Well, zombie Christmas would certainly be entertaining and very much Tim Burton-esque. However, it still seems like the world could naturally align to let the dead dance among the living on our most spooky holiday. 

I imagine patiently awaiting the arrival of mini storm troopers and my little ponies gasping for candy whilst the rotting dead begin to rise inevitable from their cold, moist graves. I hear the jingle of the door bell, an indication that some dedicated trick-or-treater will be standing, arms stretched out in desperate need of glucose and melted chocolate and plastic capes flapping in the chilly October wind. As I settle a spooky grin on my lips and firmly tug on my witch's hat, I clutch a basket of snickers and skittles in one hand and reach for the brass door knob with the other. Both parties excited and expectant. However, what greets my sugar-coated philanthropy is not sweet demands of greedy children but rather the bloody groans of a malnourished corpse. For a moment, both of us remain frozen in a indistinguishable mixture of wonder and horror. My heart and all sense of sanity pause in the same instance, my body in a rigor more appropriately associated with the creature standing before me. Its eyes cloudy yet with a hint of relief as it stands before a treat most tempted, most required. This moment stretches for what seems like eternity until instinct floods both of our systems. I stumble back in terror and adrenaline; the creature descends upon my weak attempts to flee. 

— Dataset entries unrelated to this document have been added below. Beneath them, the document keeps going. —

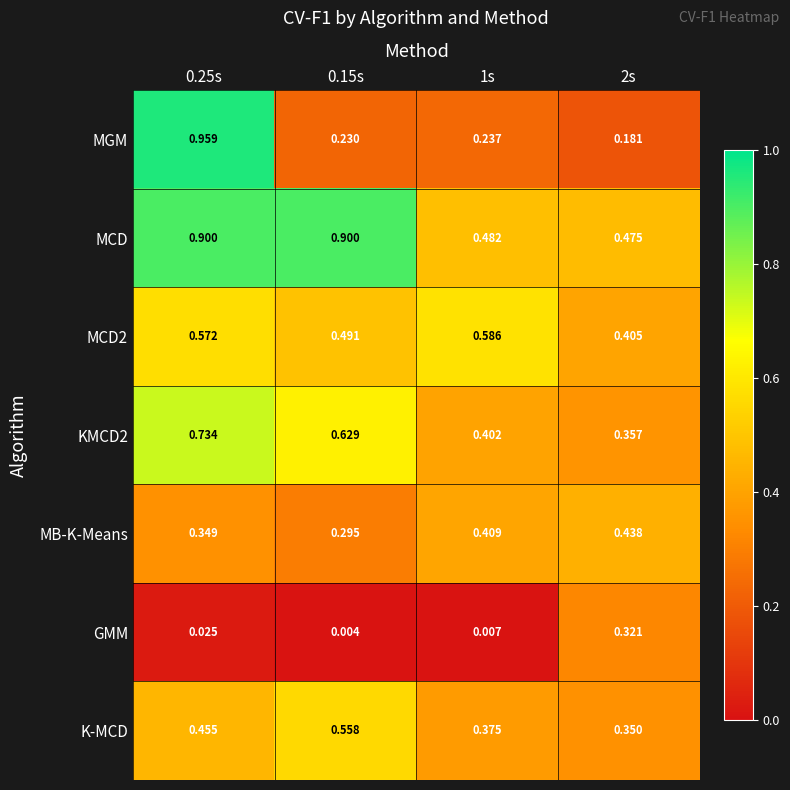

Which series has the largest total across all categories?

MCD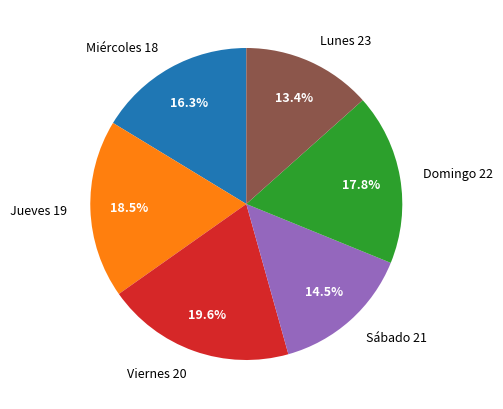

Which category has the biggest portion of the pie?

Viernes 20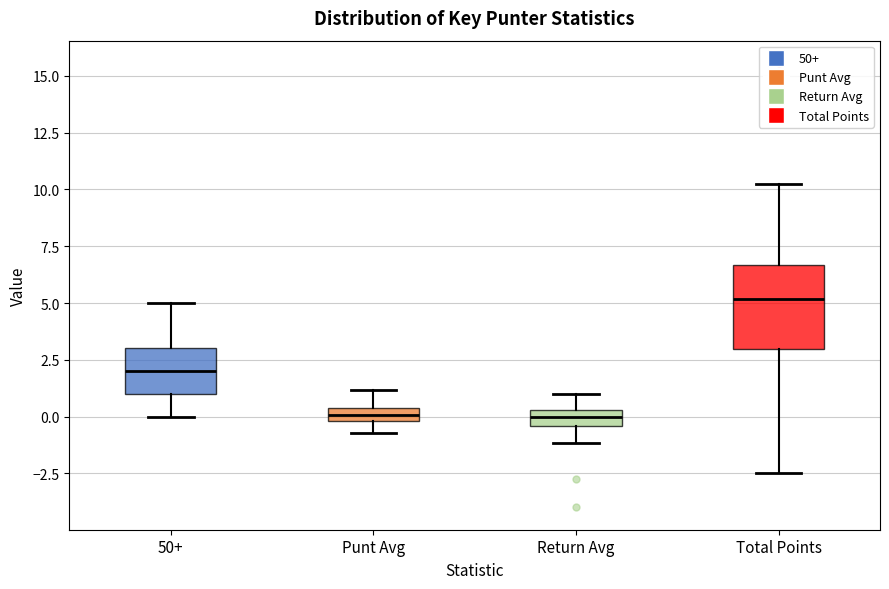

Which box's median line is the highest?

Total Points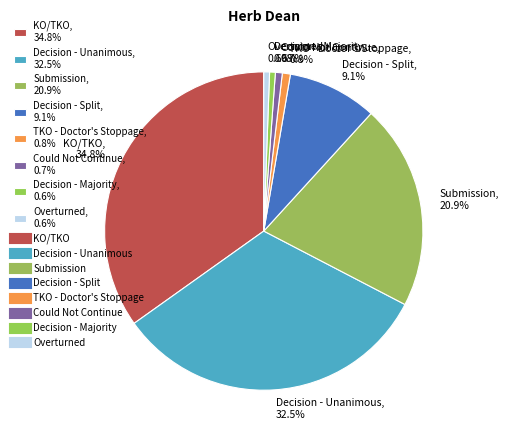

Does KO/TKO, 34.8% account for over 50% of the chart?

No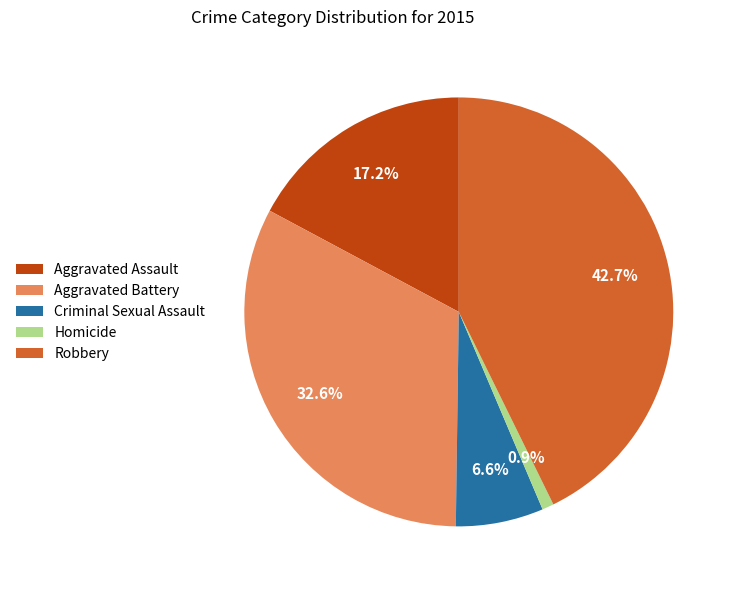

Which category has the biggest portion of the pie?

Robbery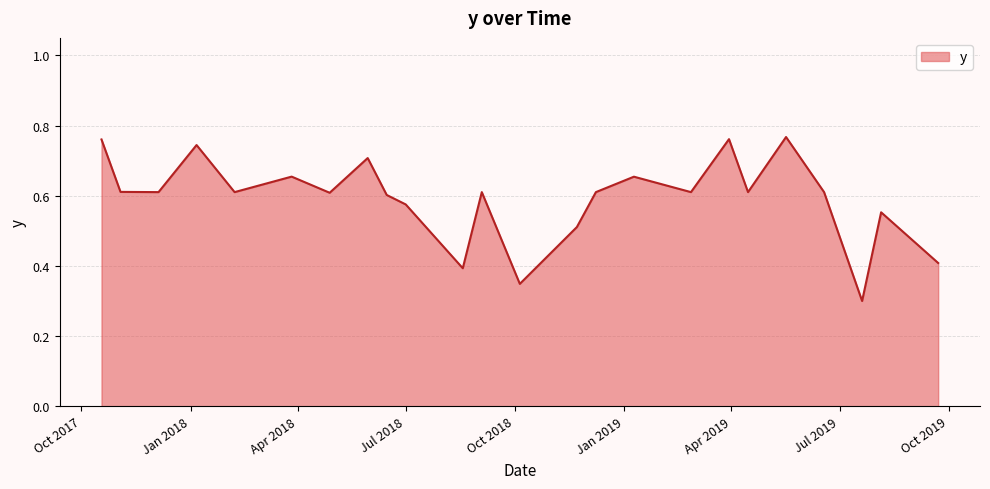

How many interior local peaks (higher than both neighbors) does the data have?

8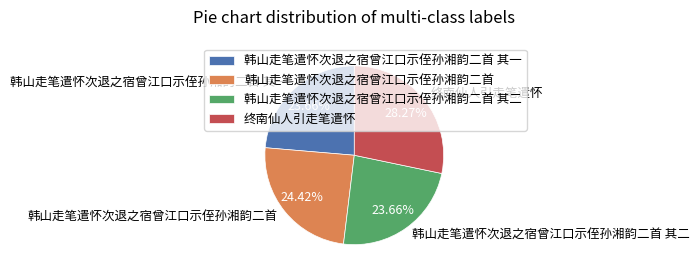

Is the sum of 终南仙人引走笔遣怀 and 韩山走笔遣怀次退之宿曾江口示侄孙湘韵二首 其一 greater than half?

Yes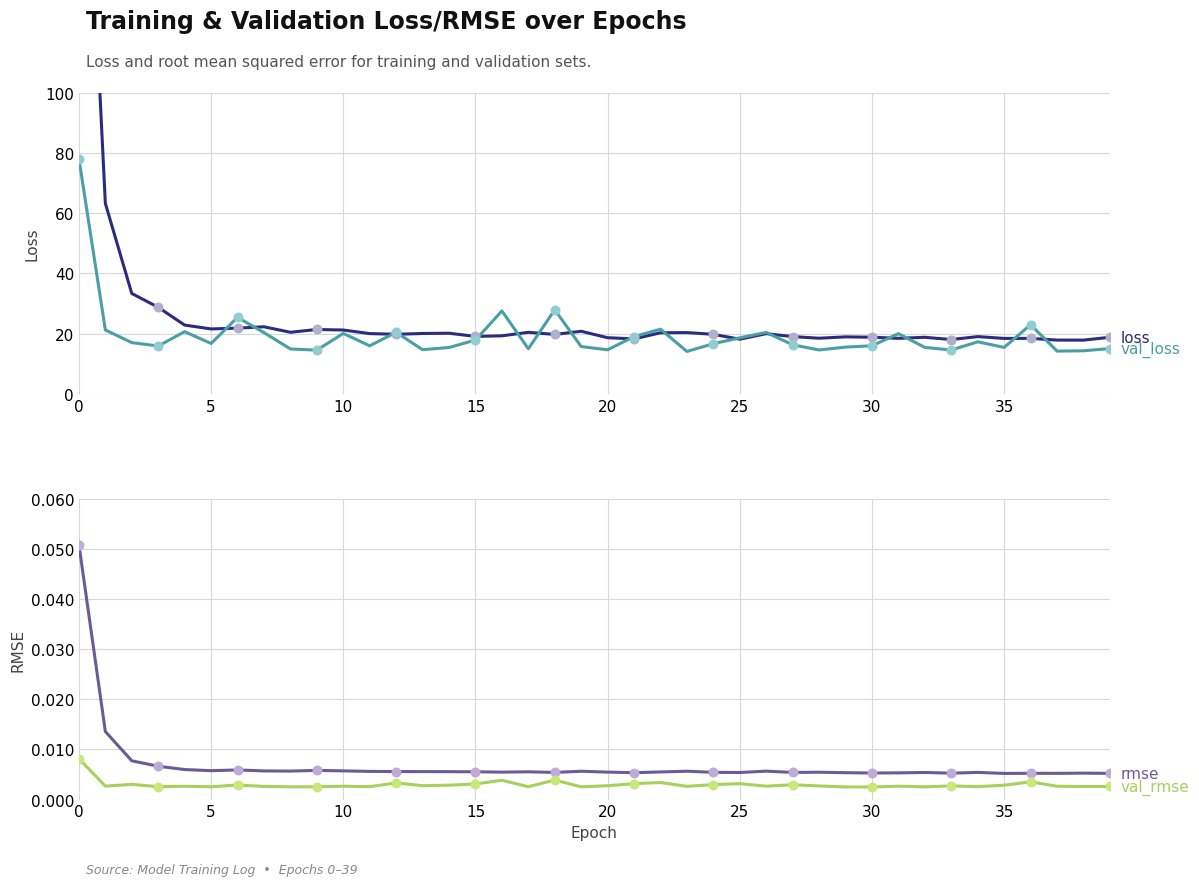

Which series reaches the minimum Y coordinate?

val_root_mean_squared_error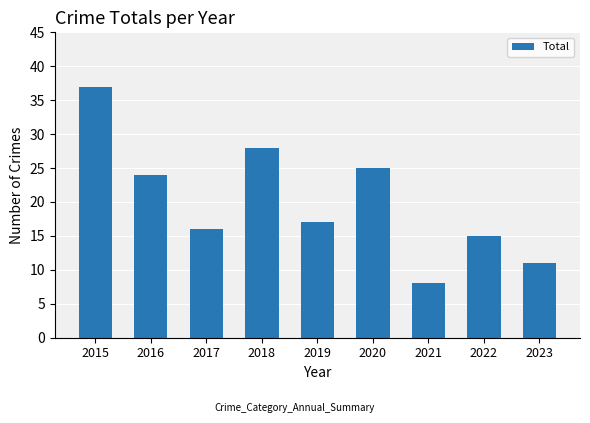

What is the minimum value shown in the chart?

8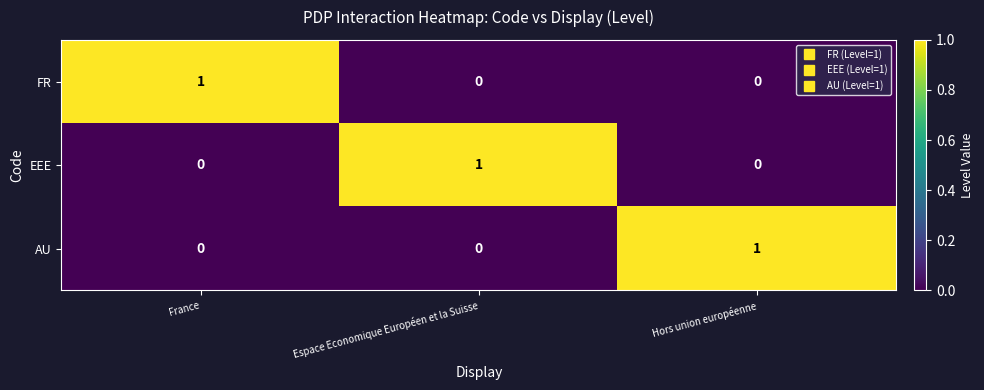

Is the value of FR at Espace Economique Européen et la Suisse greater than the value of EEE at Espace Economique Européen et la Suisse?

No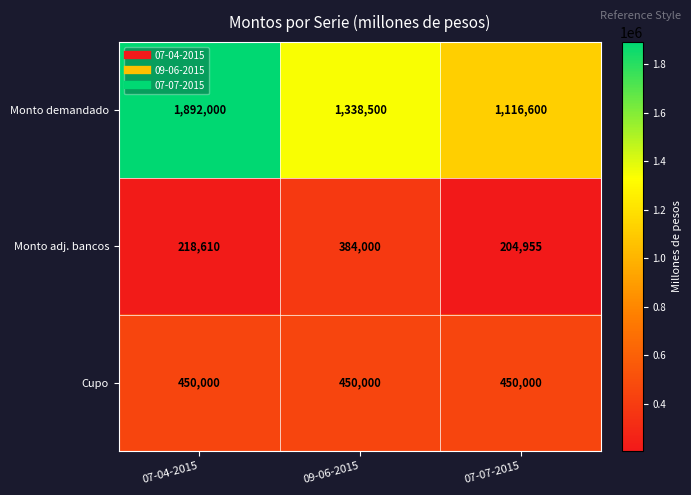

Reading left to right, transcribe all the data shown in this chart.

Monto demandado: 1892000	1338500	1116600
Monto adj. bancos: 218610	384000	204955
Cupo: 450000	450000	450000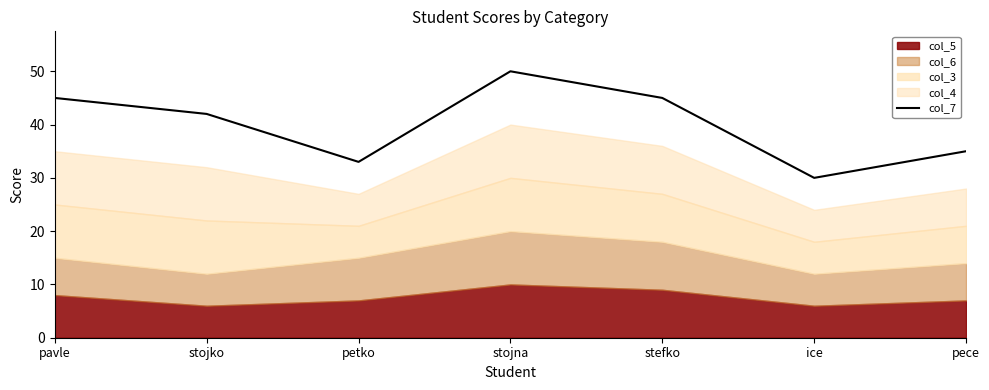

Between pece and pavle, which is larger?

pavle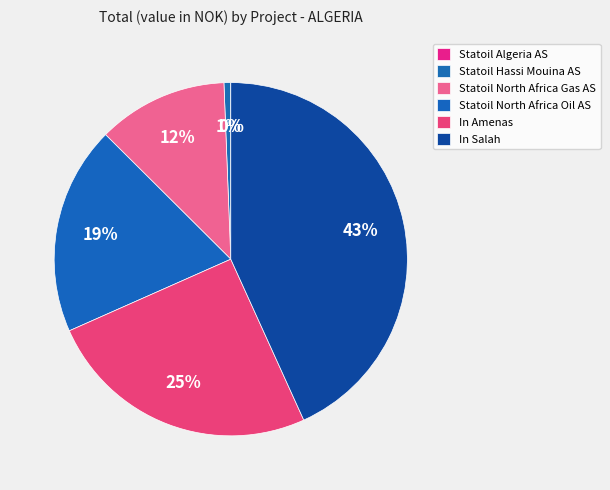

What percentage is the In Salah slice, to the nearest percent?

43%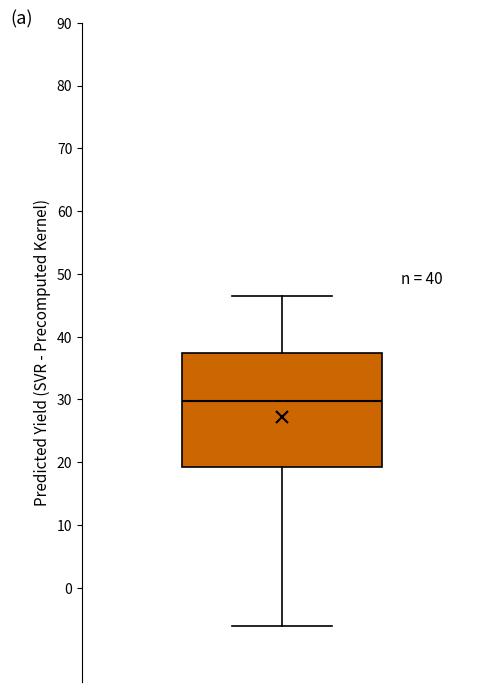

Where is the lower edge of the box on the y-axis? The values are not printed on the chart, so give them approximately, as read against the axis.

19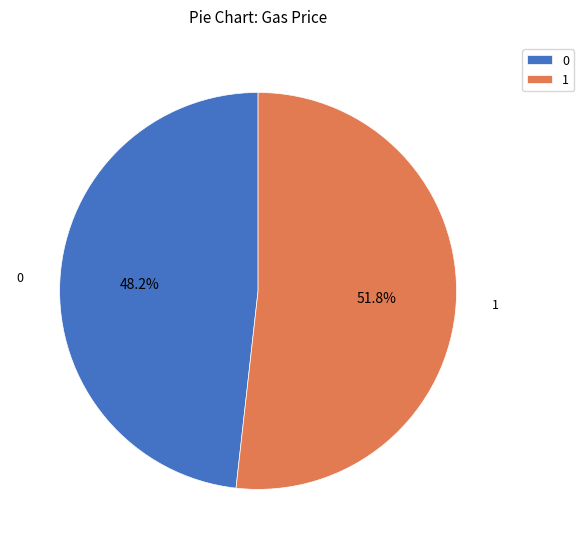

Count the number of slices in the pie.

2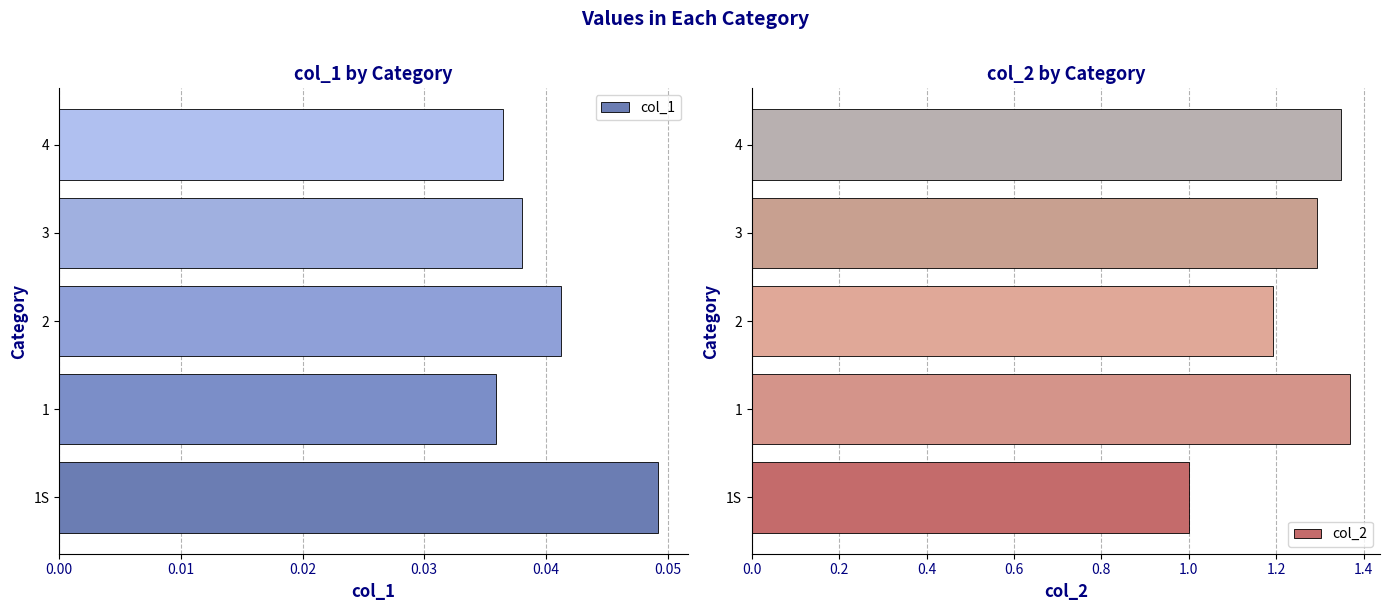

At which label does col_1 reach its peak?

1S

Soon we are locked in an embrace deeper and more intimate than any other we had experience prior to this fateful night. My bowl of candy quickly forgotten springs from my grasp as all of my good intentions are flung out into the dark, dark night. Falling inevitably to the ground below, I can only softly mew as its shattered teeth tear into the soft flesh my forearm, bloody quietly soaking both of our souls. Down, down, down we go into the rabbit hole. It stays for as long as it is necessary, for a long as my blood remains warm. And then it leaves me behind in search of another foolish lover of Halloween, another set of thrumming arteries and tender skin and muscle. 

From terrible pain, fear, comes first the soft whisper of oblivion, until the sharp pangs of hunger reanimate my flesh. Twitching, aching, needing, I rise and seek out a satisfaction I will never be aware can never end. Trick or Treat.